Western States Fire Protection v. Olsen, No. 13CA1748 (Colo. App. March 27, 2014)
The Court of Appeals ruled that a claimant does not have to show a vehicle is defective to prove that he suffered an occupational disease by prolonged driving of the vehicle. The claimant asserted that he suffered an injury to his back from prolonged driving of a truck provided by the employer. Claimant worked for a company that installed and serviced fire alarms. As a NICET Level 3 fire life safety technician, the clamant drove to client’s locations in northern Colorado and southern Wyoming. The claimant began having problem in his back while driving the truck within 30 days of starting work for the company.
The claimant testified that the seat was warn and the suspension of the truck was rough. He complained to his employer. These complaints were verified by the respondents’ witnesses at hearing. Finally, on a day where the claimant had to drive about 400 miles, he experienced extreme pain in his back and, upon returning to his home, required his wife’s assistance to get out of the truck. Since that day, the claimant has been unable to work.
The respondents asserted on appeal that there was insufficient evidence to support the judge’s decision that the claimant was injured from driving the truck. However, the record contained more than enough evidence to support the judge’s finding that the truck caused the injury. Respondents argued that there was nothing shown to be defective or broken in the seat. But the Court of Appeals ruled that there is no requirement that a product or device that causes an occupational disease be found to be defective in order to prove causation.

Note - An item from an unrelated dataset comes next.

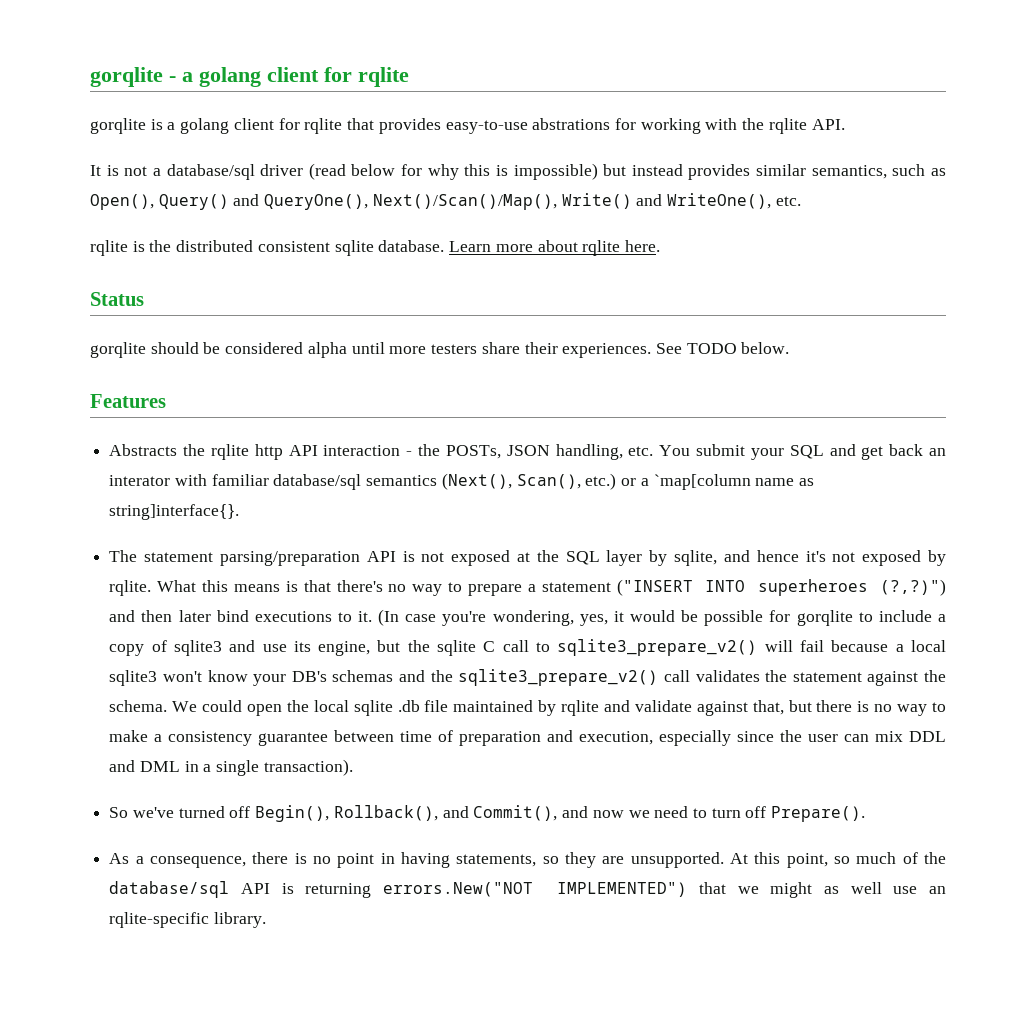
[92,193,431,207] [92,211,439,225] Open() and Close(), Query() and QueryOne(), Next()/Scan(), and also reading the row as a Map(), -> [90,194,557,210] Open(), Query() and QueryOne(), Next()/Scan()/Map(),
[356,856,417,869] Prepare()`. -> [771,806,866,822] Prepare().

An occupational disease differs from a traumatic injury in that it occurs over a period of time as a result of an exposure that is a natural incident of employment and not due to one event or trauma. It must be shown that the exposure did not occur equally outside of employment. The court ruled that there was substantial evidence linking the driving of the truck to the claimant’s injuries and that there was no evidence that he was equally exposed to this hazard outside of employment.

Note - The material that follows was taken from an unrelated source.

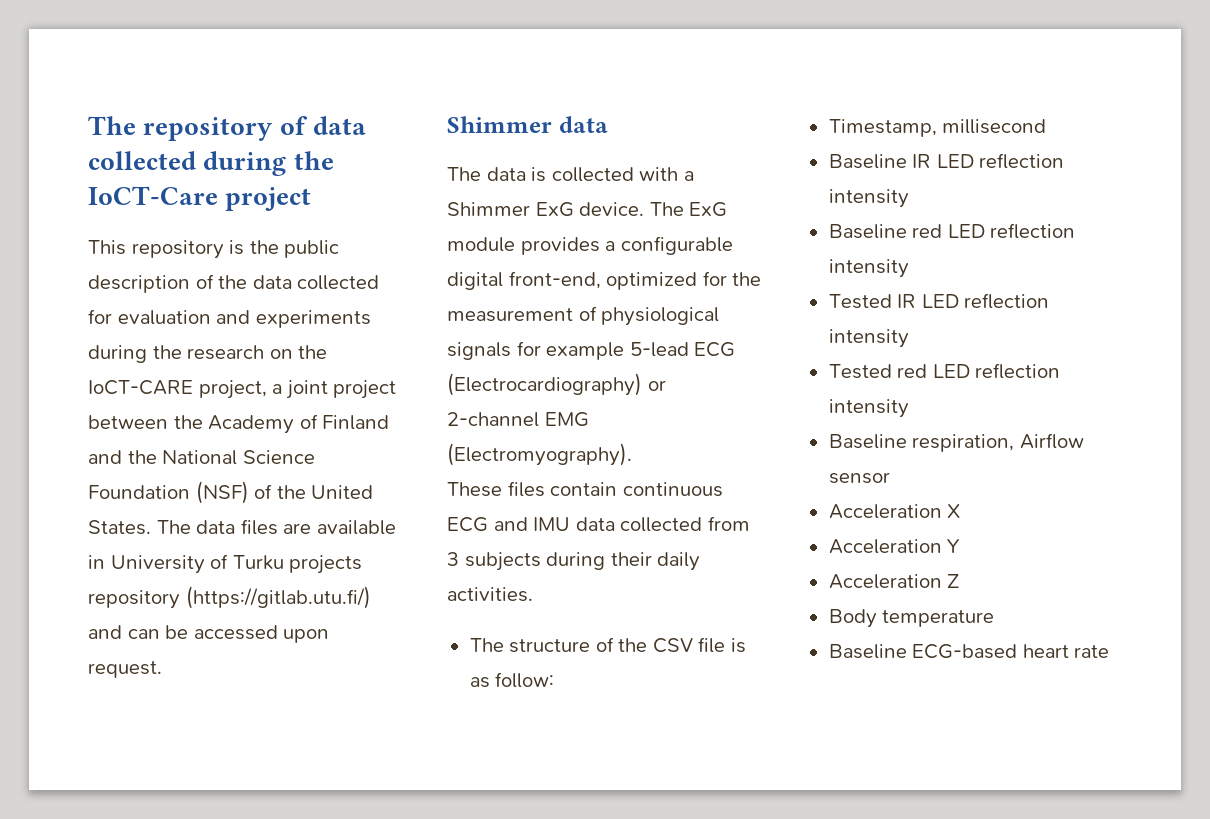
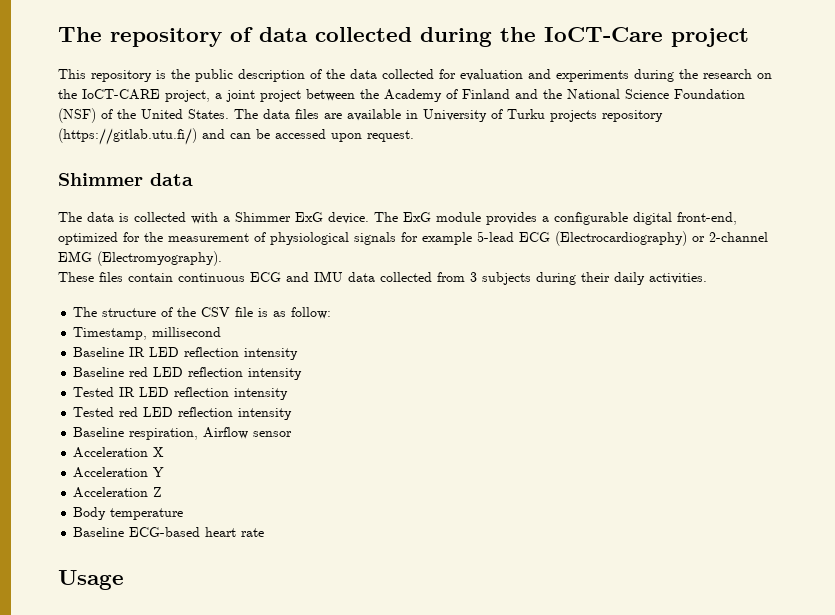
(1110, 651) none -> [58,570,124,590] // Usage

The court further stated that it no legal authority that required finding that the seat was defective, and that the respondents, while making that argument, produced no authority for their position. Indeed, a medical expert testifying on behalf of the claimant stated that even a properly functioning seat could cause the claimant’s injuries if it did not support the claimant and his body habitus.
The respondents then made the argument that based upon this decision, anyone driving a car for a couple of hours per day could get an occupational disease for which an employer would be liable. The Court dismissed this by saying that each case is decided on its own merits and that in this case, it was proven that this was the cause of the injury.

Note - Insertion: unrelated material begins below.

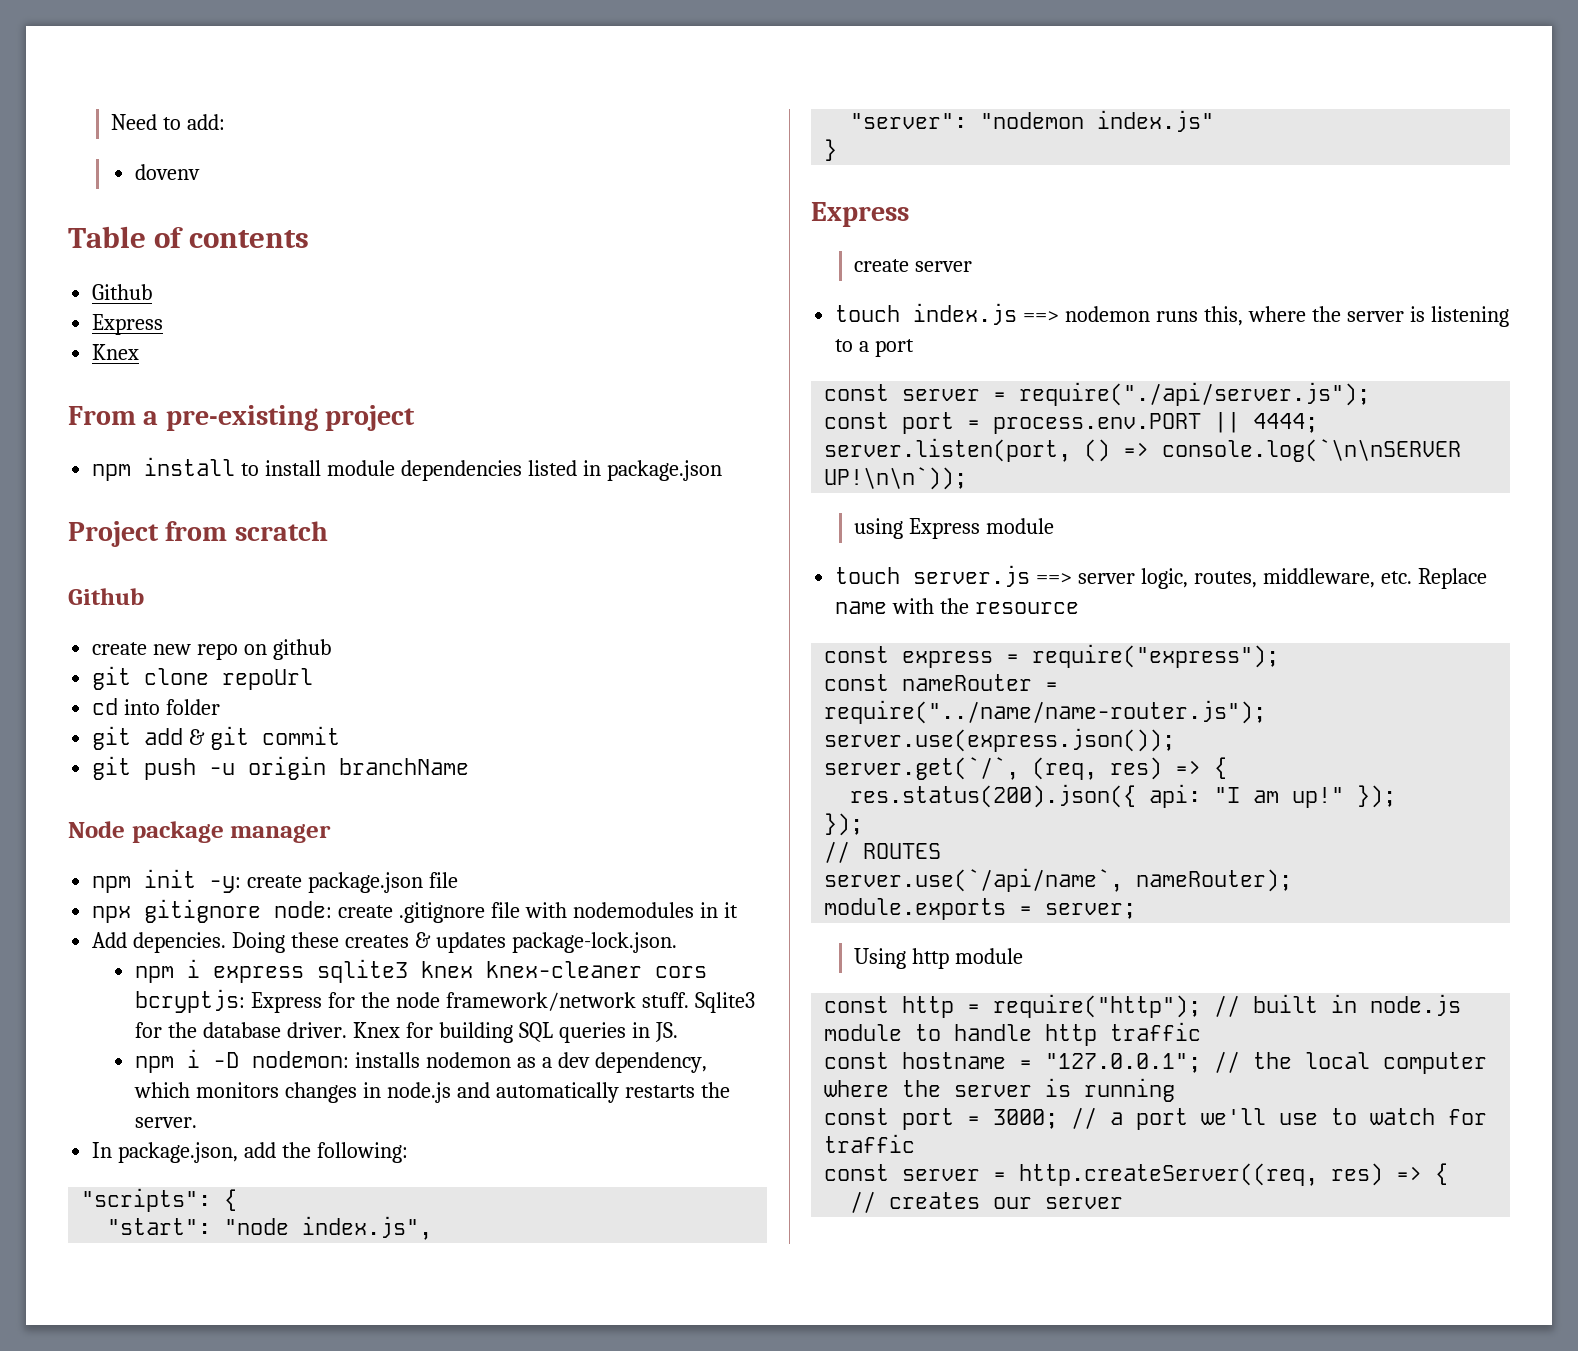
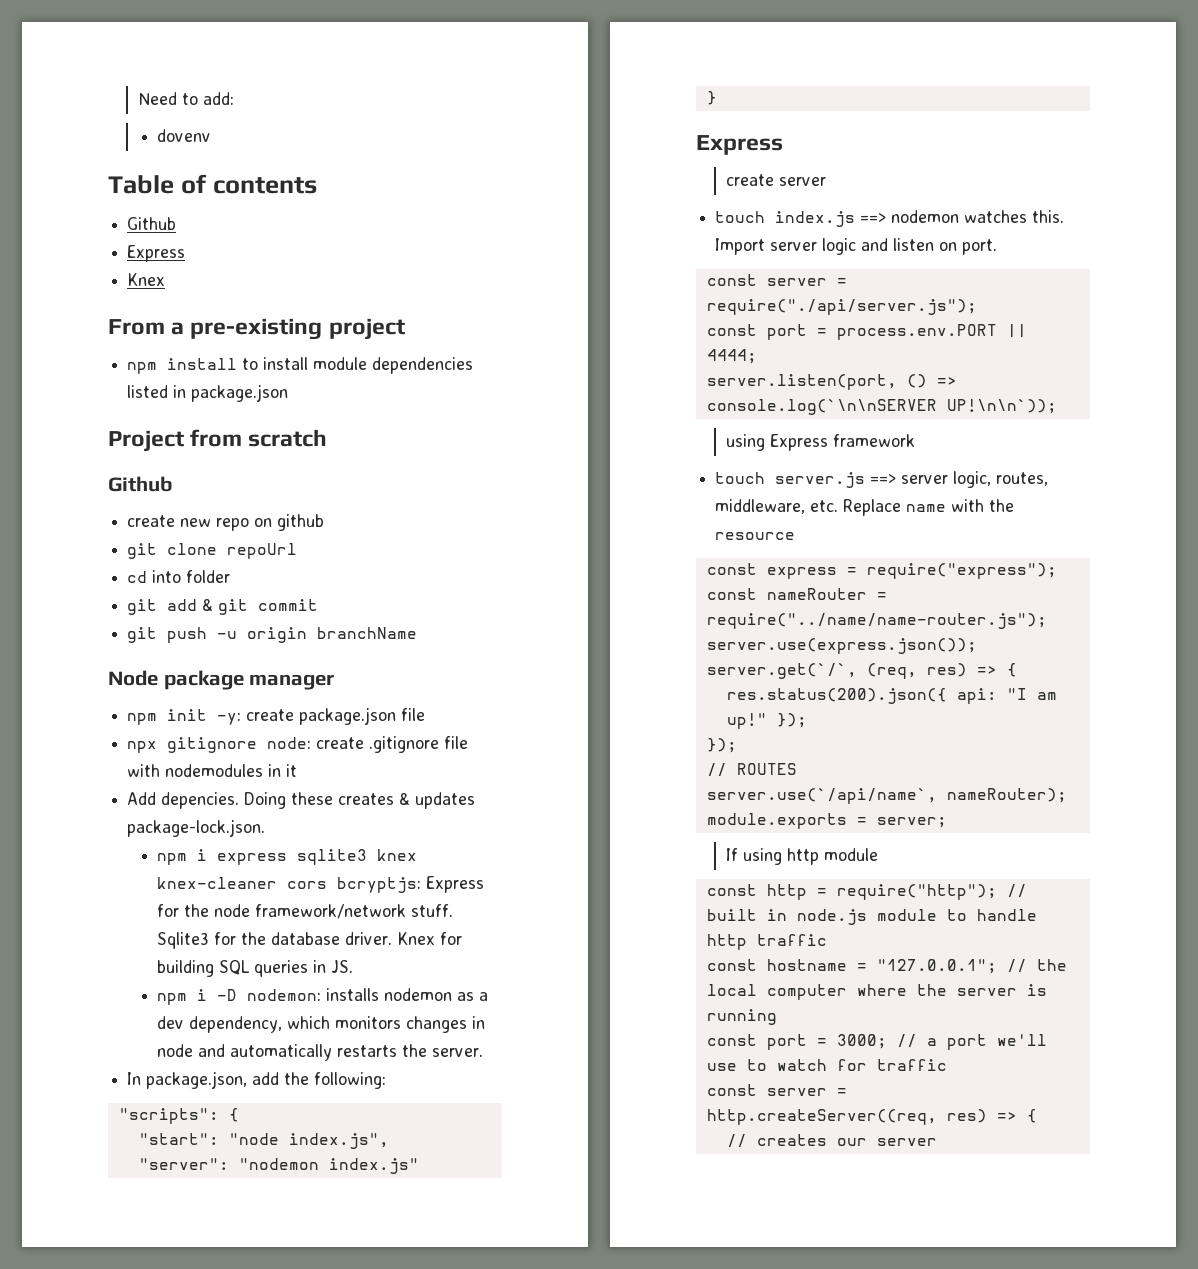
[387,1082,452,1103] node.js -> [157,1044,194,1057] node
[1156,306,1509,327] [835,339,915,357] runs this, where the server is listening to a port -> [964,210,1065,223] [715,238,998,255] watches this. Import server logic and listen on port.
[985,518,1054,534] module -> [833,434,916,447] framework
[854,948,907,969] Using -> [726,848,783,865] If using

The author of this article was the claimant’s attorney in this matter. The idea that there was not substantial evidence in the record was completely without merit. After two half-day hearings, there was plenty of evidence to support the judge’s decision. Their alleged requirement that the seat has to
be proven defective is not supported by any statute or legal precedent. That would be similar to having to prove a hammer is defective in order to prove a wrist injury through prolonged hammering.
The respondents final argument, that en employer could be liable for an occupational injury if their employee drives for a few hours, was particularly desperate. This appeared to be an attempt to draw the Court’s attention away from the facts of the case and distract it with broad public policy arguments. The Court would have none of it. The argument was tantamount to saying that a claim for a herniated disk from lifting should be disallowed because it would expose employers to claims if their employees lift anything. A claimant has to prove that he was injured as a result of his work. In this case, the claimant proved it and was entitled to benefits.